The quadratic formula is a straightforward way to solve any quadratic equation. The formula is:

x = \frac{{-b \pm \sqrt{{b^2 - 4ac}}}}{2a}

Here's a breakdown of each component:

$a$ , $b$ , and $c$ are the coefficients of the quadratic equation $ax^2 + bx + c = 0$ .
$b^2 - 4ac$ is called the discriminant, and it determines the nature of the roots.
- If it's positive, there are two distinct real roots.
- If it's zero, there is exactly one real root (also called a repeated or double root).
- If it's negative, there are two complex roots.

Factoring

Factoring involves rewriting the quadratic equation as a product of its linear factors, if they exist.
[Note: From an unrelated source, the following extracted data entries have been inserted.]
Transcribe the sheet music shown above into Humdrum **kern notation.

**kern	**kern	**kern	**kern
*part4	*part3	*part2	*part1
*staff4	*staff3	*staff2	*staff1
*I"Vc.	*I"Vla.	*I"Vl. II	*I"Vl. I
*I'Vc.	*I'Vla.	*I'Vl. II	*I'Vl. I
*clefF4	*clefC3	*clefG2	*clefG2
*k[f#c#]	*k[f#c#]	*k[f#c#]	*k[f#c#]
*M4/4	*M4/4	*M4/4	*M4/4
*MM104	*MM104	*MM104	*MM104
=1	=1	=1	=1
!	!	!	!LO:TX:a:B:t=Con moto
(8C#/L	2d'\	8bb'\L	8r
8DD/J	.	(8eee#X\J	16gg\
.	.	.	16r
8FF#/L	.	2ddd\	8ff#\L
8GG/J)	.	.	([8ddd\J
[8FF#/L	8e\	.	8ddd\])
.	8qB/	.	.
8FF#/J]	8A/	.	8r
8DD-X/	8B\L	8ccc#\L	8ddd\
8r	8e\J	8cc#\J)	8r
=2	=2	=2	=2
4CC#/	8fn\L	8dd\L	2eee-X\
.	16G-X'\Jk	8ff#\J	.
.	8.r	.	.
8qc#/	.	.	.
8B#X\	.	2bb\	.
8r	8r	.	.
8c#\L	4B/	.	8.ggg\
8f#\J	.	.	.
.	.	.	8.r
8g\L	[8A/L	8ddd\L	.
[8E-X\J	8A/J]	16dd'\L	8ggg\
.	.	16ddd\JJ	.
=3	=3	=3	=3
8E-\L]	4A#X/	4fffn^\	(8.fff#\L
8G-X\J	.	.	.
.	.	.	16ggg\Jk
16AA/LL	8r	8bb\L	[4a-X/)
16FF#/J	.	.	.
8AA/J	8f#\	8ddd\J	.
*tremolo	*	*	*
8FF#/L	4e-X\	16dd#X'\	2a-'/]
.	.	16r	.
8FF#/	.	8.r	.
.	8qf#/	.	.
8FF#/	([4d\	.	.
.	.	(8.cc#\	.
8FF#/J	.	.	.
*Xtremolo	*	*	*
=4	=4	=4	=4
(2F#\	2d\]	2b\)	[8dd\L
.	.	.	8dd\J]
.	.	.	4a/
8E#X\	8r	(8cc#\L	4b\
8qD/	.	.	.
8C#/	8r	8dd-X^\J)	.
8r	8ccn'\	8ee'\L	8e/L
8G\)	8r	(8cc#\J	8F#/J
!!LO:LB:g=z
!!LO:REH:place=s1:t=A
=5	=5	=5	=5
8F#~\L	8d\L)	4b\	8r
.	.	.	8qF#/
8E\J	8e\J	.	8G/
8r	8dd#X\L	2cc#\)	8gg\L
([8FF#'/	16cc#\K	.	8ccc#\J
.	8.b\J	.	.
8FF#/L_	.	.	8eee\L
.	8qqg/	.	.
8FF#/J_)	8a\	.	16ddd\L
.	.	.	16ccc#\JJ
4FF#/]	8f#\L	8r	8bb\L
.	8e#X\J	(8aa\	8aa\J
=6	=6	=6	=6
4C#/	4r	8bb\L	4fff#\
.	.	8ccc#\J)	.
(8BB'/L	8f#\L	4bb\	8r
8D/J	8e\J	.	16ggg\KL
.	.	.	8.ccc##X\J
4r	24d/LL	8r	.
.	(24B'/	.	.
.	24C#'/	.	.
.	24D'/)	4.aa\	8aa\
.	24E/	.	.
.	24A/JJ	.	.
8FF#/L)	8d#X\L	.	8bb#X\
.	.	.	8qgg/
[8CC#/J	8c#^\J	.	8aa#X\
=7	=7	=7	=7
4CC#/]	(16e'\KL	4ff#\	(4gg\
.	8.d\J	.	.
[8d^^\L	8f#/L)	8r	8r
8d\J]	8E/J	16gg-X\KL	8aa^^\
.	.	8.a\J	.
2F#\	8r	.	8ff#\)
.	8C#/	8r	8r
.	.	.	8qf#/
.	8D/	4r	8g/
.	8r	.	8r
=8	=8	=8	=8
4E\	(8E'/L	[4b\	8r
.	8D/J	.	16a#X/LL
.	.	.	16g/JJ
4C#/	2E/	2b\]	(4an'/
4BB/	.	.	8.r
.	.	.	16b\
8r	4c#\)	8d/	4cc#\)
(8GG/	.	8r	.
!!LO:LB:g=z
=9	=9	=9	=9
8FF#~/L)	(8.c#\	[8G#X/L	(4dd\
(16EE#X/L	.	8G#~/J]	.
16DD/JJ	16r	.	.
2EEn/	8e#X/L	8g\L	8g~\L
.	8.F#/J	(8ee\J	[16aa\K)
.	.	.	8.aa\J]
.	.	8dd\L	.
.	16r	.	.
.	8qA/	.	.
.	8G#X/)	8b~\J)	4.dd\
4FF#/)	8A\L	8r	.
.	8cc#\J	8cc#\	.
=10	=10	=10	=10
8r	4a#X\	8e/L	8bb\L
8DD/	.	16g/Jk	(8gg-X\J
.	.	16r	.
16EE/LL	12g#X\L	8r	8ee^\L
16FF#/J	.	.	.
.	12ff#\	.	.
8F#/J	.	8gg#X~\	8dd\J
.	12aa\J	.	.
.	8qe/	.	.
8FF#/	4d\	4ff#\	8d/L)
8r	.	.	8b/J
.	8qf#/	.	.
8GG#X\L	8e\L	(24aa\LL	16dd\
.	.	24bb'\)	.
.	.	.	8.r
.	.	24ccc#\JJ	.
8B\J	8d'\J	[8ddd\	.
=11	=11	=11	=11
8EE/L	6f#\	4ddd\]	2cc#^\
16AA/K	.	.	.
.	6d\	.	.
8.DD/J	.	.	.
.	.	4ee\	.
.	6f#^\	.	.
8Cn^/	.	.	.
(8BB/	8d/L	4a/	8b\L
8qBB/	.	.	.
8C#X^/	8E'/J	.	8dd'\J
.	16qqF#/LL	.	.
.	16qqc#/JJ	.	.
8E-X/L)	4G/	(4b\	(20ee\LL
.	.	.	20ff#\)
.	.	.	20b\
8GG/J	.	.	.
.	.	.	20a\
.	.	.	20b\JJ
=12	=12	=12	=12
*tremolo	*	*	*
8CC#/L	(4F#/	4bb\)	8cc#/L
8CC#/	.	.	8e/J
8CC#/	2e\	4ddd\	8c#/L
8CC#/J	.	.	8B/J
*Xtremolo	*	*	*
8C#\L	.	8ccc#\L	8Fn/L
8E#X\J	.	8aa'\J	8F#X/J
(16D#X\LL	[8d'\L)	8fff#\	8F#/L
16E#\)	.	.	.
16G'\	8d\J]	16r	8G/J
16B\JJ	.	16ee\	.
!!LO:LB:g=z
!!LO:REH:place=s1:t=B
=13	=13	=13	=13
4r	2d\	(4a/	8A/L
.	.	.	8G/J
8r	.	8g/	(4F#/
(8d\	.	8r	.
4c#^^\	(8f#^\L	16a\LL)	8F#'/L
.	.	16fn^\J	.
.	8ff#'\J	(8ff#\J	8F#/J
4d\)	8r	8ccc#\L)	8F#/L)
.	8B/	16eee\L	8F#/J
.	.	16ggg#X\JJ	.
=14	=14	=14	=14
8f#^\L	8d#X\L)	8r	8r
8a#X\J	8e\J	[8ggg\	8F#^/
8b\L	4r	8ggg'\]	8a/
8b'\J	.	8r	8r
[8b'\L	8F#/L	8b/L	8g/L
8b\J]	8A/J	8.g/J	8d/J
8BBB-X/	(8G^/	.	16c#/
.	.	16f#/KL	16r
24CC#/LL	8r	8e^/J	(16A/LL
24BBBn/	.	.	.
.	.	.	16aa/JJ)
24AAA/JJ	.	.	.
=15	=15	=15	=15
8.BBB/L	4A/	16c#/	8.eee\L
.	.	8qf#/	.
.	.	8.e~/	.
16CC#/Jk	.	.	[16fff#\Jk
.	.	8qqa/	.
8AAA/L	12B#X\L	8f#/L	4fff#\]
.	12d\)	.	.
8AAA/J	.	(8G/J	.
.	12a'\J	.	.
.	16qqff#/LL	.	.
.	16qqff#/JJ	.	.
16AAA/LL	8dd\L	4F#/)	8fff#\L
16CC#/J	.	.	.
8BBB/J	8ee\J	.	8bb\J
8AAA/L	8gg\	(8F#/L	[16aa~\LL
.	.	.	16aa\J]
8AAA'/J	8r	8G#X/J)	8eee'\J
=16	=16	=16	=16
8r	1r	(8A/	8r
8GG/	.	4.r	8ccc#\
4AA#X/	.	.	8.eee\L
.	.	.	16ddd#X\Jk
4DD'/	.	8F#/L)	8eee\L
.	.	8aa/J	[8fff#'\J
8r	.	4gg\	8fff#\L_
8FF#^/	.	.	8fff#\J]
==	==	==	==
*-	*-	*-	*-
Consider a quadratic equation in its simplified form:

ax^2 + bx + c = 0

To factor it, we assume it can be written as:

(mx + n)(px + q) = 0

Here, $m$ , $n$ , $p$ , and $q$ are numbers that satisfy the condition $mp = a$ , $nq = c$ , and $mq + np = b$ .

If you can identify such numbers, the equation factors into two binomials:

(mx + n)(px + q) = 0

Setting each factor to zero gives the solutions:

mx + n = 0 \quad \text{or} \quad px + q = 0

x = -\frac{n}{m} \quad \text{and} \quad x = -\frac{q}{p}

Example:

Consider the quadratic equation:

2x^2 - 4x - 6 = 0

Using the Quadratic Formula: Here, $a = 2$ , $b = -4$ , and $c = -6$ . Plugging these into the quadratic formula, we get:

x = \frac{{-(-4) \pm \sqrt{(-4)^2 - 4(2)(-6)}}}{2(2)}

x = \frac{{4 \pm \sqrt{16 + 48}}}{4}

x = \frac{{4 \pm \sqrt{64}}}{4}

x = \frac{{4 \pm 8}}{4}

Thus, the solutions are:

x = \frac{{4 + 8}}{4} = 3 \quad \text{and} \quad x = \frac{{4 - 8}}{4} = -1

Using Factoring: First, factor the equation:

2x^2 - 4x - 6 = 0

Divide through by 2:

x^2 - 2x - 3 = 0

Next, find two numbers that multiply to $-3$ and add to $-2$ :

(x - 3)(x + 1) = 0

Setting each factor to zero:

x - 3 = 0 \quad \text{or} \quad x + 1 = 0

x = 3 \quad \text{and} \quad x = -1

In summary: Both methods confirm the roots are $x = 3$ and $x = -1$ . The quadratic formula works universally, while factoring relies on the quadratic being factorable into integers.